Mas, a especulação filosófica, embora necessária e valiosa, ainda não é suficiente para atender satisfatoriamente às necessidades do ser humano quando desperta para os problemas espirituais. Torna-se necessário, senão indispensável, além deste passo no conhecimento, procurar as consequências dos princípios espíritas na vivência individual e coletiva.

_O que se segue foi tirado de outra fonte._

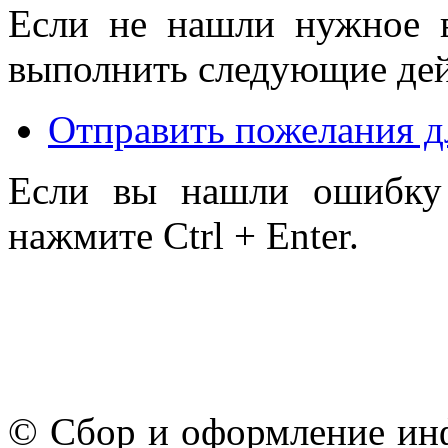
Если не нашли нужное 
выполнить следующие дей
Отправить пожелания д
Если вы нашли ошибку 
нажмите Ctrl + Enter.
© Сбор и оформление ин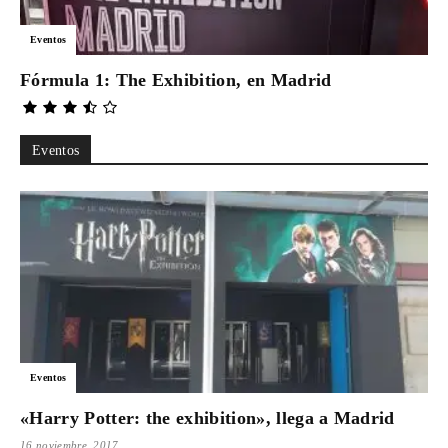
Para
Eventos
Fórmula 1: The Exhibition, en Madrid
Cinéfilos
Eventos
Eventos
«Harry Potter: the exhibition», llega a Madrid
16 noviembre, 2017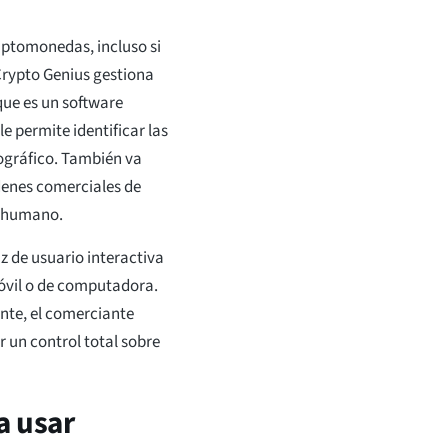
iptomonedas, incluso si
Crypto Genius gestiona
que es un software
 permite identificar las
ográfico. También va
rdenes comerciales de
r humano.
z de usuario interactiva
óvil o de computadora.
nte, el comerciante
 un control total sobre
a usar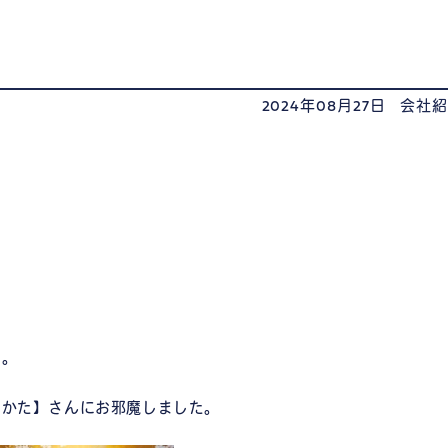
2024年08月27日
会社
す。
たかた】さんにお邪魔しました。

É aí, principalmente, que se sente a força do Espiritismo em sua filosofia, porque:

a.) Em primeiro lugar, abre larga perspectiva à inteligência inquiridora, oferecendo-lhe elementos de convicção acerca da vida futura e de uma justiça superior;
b.) Em segundo lugar, porque, superando as ideias e os hábitos oriundos de escolas ou crenças antigas, renova profundamente a concepção de vida e modifica a posição do homem perante as leis da natureza, perante o próximo, perante a sabedoria divina;
c.) Em terceiro lugar, porque as aplicações dos princípios espíritas fortalecem e esclarecem o sentido claro da Mensagem do Cristo, mostrando-nos que ninguém está perdido, como ninguém é definitivamente irrecuperável.

E assim, compreendemos bem porque Allan Kardec afirmou que “a força do Espiritismo está em sua filosofia.”



Fonte: revista “A Reencarnação”, nº 401 - ano L - outubro de 1984 - órgão de divulgação da Federação Espírita do Rio Grande do Sul.


Deolindo Amorim nasceu na Bahia em 23 de janeiro de 1906 e desencarnou no Rio de Janeiro, em 24 de abril de 1984. É considerado, ao lado de Carlos Imbassahy e Herculano Pires, um dos maiores pensadores espíritas do Brasil. Jornalista, sociólogo, escritor espírita de estilo professoral, extremamente didático e elegante, Deolindo foi um dos maiores divulgadores do Espiritismo como cultura e voltado para a análise de questões da atualidade. Fundou o Instituto de Cultura Espírita do Brasil (ICEB), foi um dos idealizadores da Associação Brasileira de Jornalistas e Escritores Espíritas (Abrajee) e graças ao seu empenho, em conjunto com a Liga Espírita do Brasil, realizou-se no Rio de Janeiro, em 1949, o II Congresso Espírita Pan-Americano.


Obras: Espiritismo e Criminologia; O Espiritismo e as Doutrinas Espiritualistas; Africanismo e Espiritismo; O Espiritismo e os Problemas Humanos; Ideias e Reminiscências Espíritas; Allan Kardec, o Homem e o Meio, dentre outras.